The recommendation is misleading again, sel is best, full model worst. The problem was methodological in this case, we cannot do feature selection on all the data, we must proceed independently in all the folds! We will not implement the correct way of cross-validation here. However, remember that correct CV implementation could be non-trivial when doing learning, data preprocessing and hyperparameter tuning at the same time.

Summary

Irrelevant features cause overfitting and make our models work worse on unseen data. If having a finite/limited sample set the learning algorithm finds spurious relationships which increases variance and thus error. Removal of irrelevant features is crucial namely when dealing with a large number of them. (Proper) testing on unseen data (hold-out method, cross-validation) can help to detect overfitting and find out the optimal complexity of the model. ANOVA helps to decide the complexity from one run of the model only.

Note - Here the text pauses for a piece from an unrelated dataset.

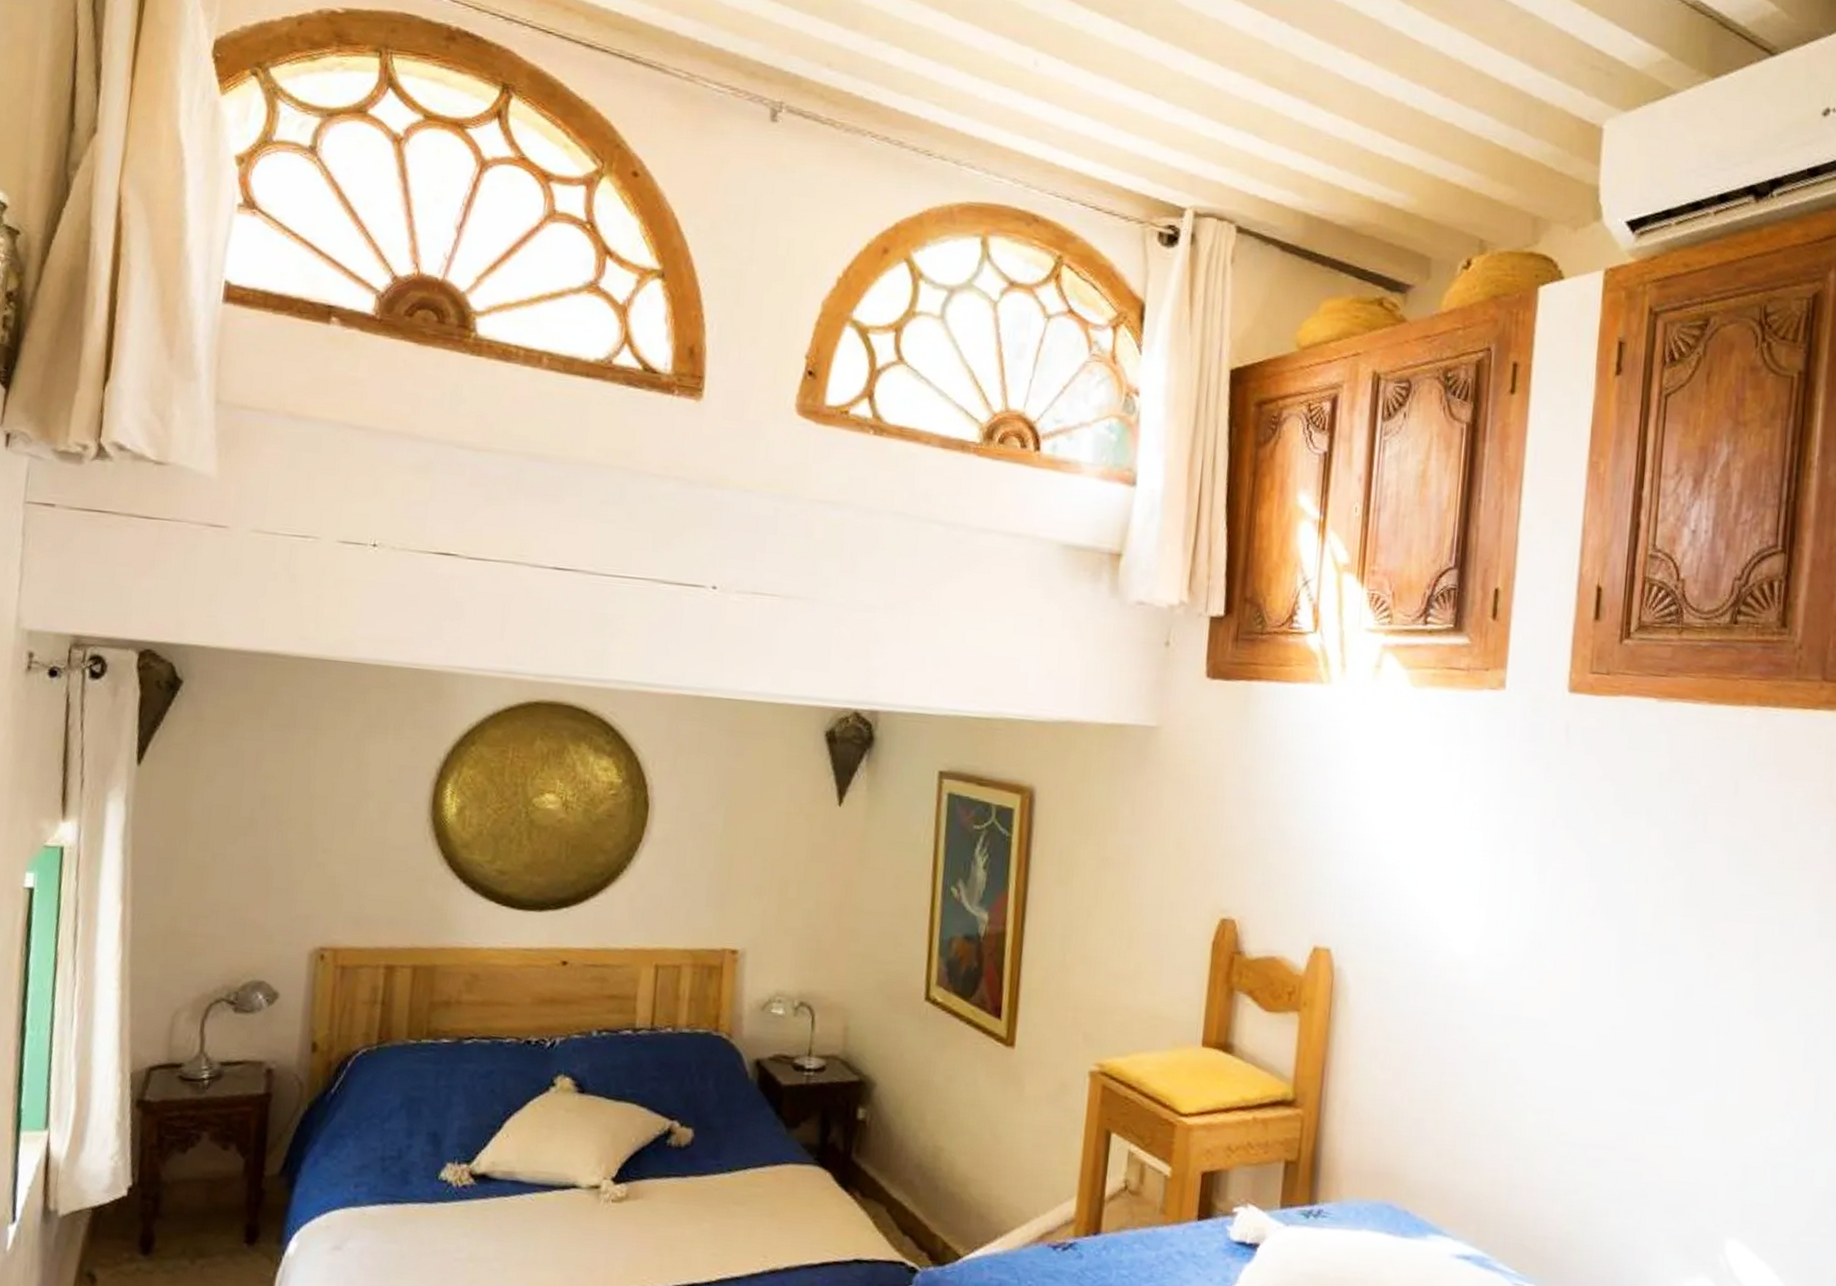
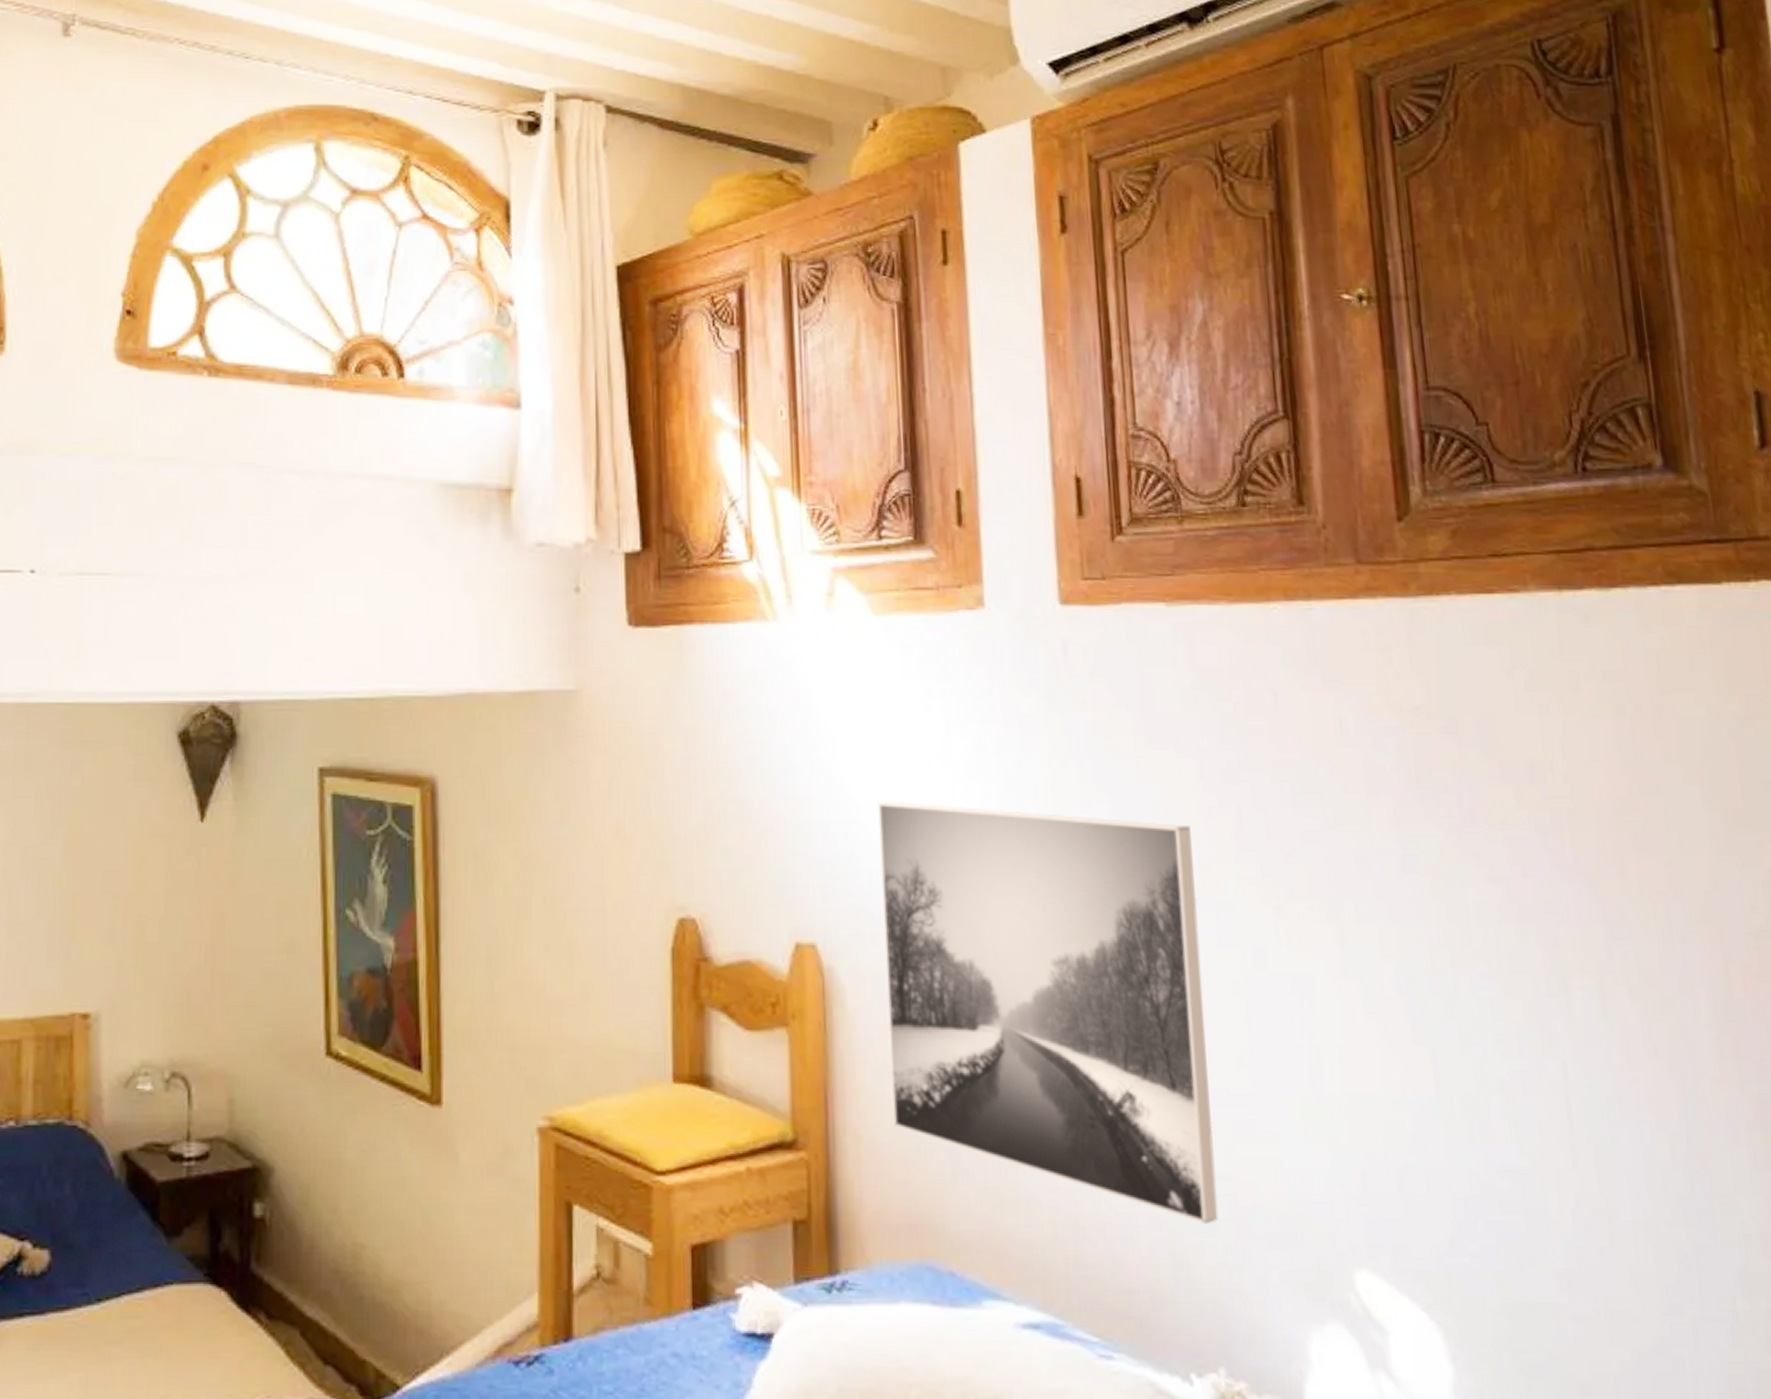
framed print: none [1375,840,1649,1194] -> present [878,802,1219,1225]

Further questions and tasks:

  1. Show how the previously learned feature selection methods (p-values, stepwise selection, shrinkage) work in this case. Clearly demonstrate whether they work well/fail and explain why. Play with several different random generator seeds.
  2. Describe step by step the correct way of model comparison procedure through cross-validation that was incorrectly implemented above. You can also implement the procedure, however, the implementation is optional only.